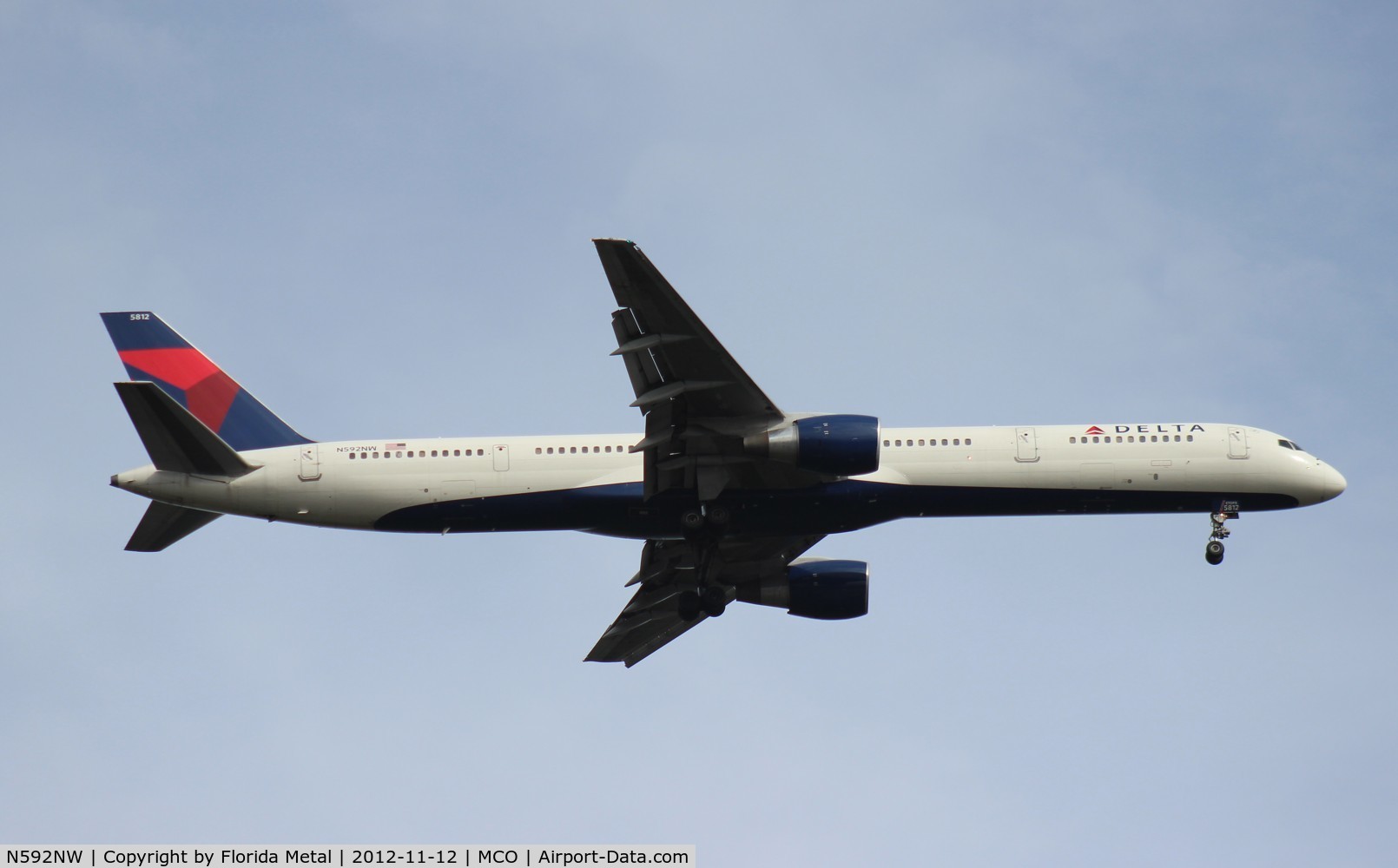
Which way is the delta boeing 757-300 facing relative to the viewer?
to the viewer's right
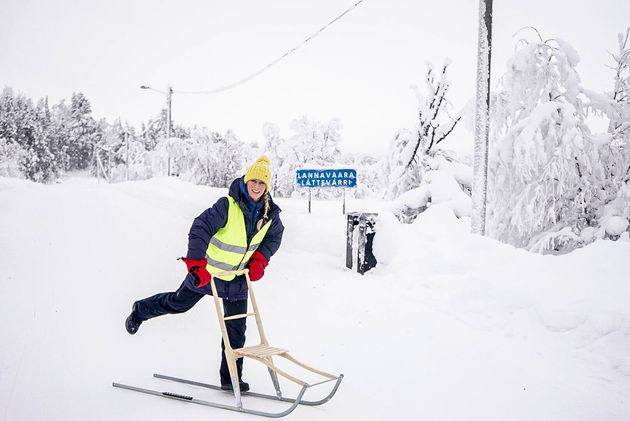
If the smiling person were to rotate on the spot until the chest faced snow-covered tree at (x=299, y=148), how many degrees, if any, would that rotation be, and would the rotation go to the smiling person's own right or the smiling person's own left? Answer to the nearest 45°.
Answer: approximately 135° to the smiling person's own left

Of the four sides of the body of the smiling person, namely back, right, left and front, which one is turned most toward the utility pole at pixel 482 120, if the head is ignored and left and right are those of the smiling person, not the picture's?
left

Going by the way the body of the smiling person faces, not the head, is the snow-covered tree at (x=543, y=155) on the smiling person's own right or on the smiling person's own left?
on the smiling person's own left

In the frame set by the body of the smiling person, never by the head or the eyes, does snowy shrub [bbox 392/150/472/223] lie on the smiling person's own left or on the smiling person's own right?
on the smiling person's own left

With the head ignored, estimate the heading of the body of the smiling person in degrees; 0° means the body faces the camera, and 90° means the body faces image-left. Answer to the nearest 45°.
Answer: approximately 315°

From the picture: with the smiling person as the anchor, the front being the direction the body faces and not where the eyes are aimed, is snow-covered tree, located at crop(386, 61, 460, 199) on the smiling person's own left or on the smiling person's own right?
on the smiling person's own left

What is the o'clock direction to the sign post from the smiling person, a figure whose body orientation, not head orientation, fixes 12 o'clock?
The sign post is roughly at 8 o'clock from the smiling person.
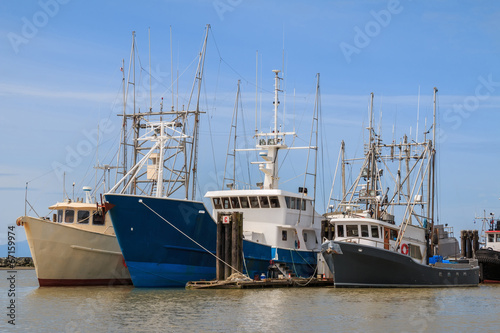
•••••
## Try it
Count the lines in the material above that contain the word "nearest", and reply with only that number.

## Reply to the task
2